Established in 1984, the federal Emergency Medical Services for Children program works in partnership with States, communities, medical institutions, public-private partners, and families to enhance the capability and capacity of EMS systems to manage the emergency medical needs of children in the areas of prevention, pre-hospital EMS care, hospital-based care, rehabilitation and re-entry of the child into the community. The program is administered by the U.S. Department of Health and Human Services, Health Resources and Services Administration's Maternal and Child Health Bureau.

National Resource Center

The federal EMS for Children program established a National Resource Center (NRC) in 1991, with the goal of reducing the disparities between emergency treatment of children and adults across the nation.

Innovation & Improvement Center

In July 2016, HRSA EMSC took a new direction away from the NRC and towards the Emergency Medical Services for Children Innovation and Improvement Center (EIIC). The EIIC is housed at Texas Children's Hospital (TCH) and Baylor College of Medicine (BCM) in Houston, Texas.
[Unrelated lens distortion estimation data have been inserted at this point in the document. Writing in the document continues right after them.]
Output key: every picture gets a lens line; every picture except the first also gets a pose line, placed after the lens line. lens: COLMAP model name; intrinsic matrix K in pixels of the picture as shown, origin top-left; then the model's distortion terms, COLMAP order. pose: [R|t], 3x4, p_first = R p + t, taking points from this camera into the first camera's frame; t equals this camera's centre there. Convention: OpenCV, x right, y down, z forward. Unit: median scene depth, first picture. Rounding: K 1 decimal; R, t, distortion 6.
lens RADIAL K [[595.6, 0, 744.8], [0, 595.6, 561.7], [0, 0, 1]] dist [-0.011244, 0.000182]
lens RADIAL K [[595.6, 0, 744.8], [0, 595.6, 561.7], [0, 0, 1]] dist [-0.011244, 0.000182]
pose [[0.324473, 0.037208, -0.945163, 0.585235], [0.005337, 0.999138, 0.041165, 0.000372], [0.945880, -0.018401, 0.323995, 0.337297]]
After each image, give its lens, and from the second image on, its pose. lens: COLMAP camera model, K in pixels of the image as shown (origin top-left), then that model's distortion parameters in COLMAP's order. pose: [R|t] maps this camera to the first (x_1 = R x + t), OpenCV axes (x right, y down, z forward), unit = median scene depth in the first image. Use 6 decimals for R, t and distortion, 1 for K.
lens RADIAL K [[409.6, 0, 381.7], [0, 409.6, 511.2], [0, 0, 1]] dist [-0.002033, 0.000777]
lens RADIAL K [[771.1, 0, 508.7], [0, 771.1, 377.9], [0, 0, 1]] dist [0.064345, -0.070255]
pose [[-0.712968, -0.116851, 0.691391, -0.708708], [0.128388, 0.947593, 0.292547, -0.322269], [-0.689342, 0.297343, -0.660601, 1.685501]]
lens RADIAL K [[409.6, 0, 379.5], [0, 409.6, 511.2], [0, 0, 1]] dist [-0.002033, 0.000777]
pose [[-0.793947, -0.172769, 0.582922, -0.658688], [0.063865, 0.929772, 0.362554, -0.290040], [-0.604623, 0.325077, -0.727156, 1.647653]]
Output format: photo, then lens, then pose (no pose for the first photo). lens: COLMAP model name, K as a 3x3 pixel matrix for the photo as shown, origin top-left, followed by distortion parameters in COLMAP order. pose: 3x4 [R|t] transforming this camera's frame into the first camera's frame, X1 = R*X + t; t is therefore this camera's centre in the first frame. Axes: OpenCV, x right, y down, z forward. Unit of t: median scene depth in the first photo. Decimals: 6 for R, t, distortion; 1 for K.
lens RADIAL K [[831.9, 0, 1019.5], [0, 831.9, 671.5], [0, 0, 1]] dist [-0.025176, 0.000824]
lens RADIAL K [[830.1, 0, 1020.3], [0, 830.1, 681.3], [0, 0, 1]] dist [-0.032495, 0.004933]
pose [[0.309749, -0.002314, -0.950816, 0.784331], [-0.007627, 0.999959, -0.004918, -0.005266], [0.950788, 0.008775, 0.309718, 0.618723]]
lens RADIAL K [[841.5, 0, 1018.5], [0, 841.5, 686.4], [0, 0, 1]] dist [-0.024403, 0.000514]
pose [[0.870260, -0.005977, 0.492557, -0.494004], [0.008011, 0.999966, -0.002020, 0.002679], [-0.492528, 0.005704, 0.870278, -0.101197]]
Collaborating partner organizations include the Emergency Nurses Association, the National Association of State EMS Officials, the American Academy of Pediatrics, and the American College of Emergency Physicians. The EIIC will utilize a clinical systems integration framework to provide the emergency care community with training, support, and tools to use quality improvement methodology in order to reduce morbidity and mortality in children.

The EIIC focuses on accelerating improvements in quality of care and outcomes for children who are in need of urgent or emergency care through an infrastructure that ensures routine, integrated coordination of quality improvement activities between key stakeholder organizations and their champions. Through its efforts, the EIIC hopes to demonstrate how leveraging quality improvement science, the experiential knowledge at TCH and BCM, and the expertise of multiple professional societies and federal organizations, can improve and transform health care outcomes for children in the United States.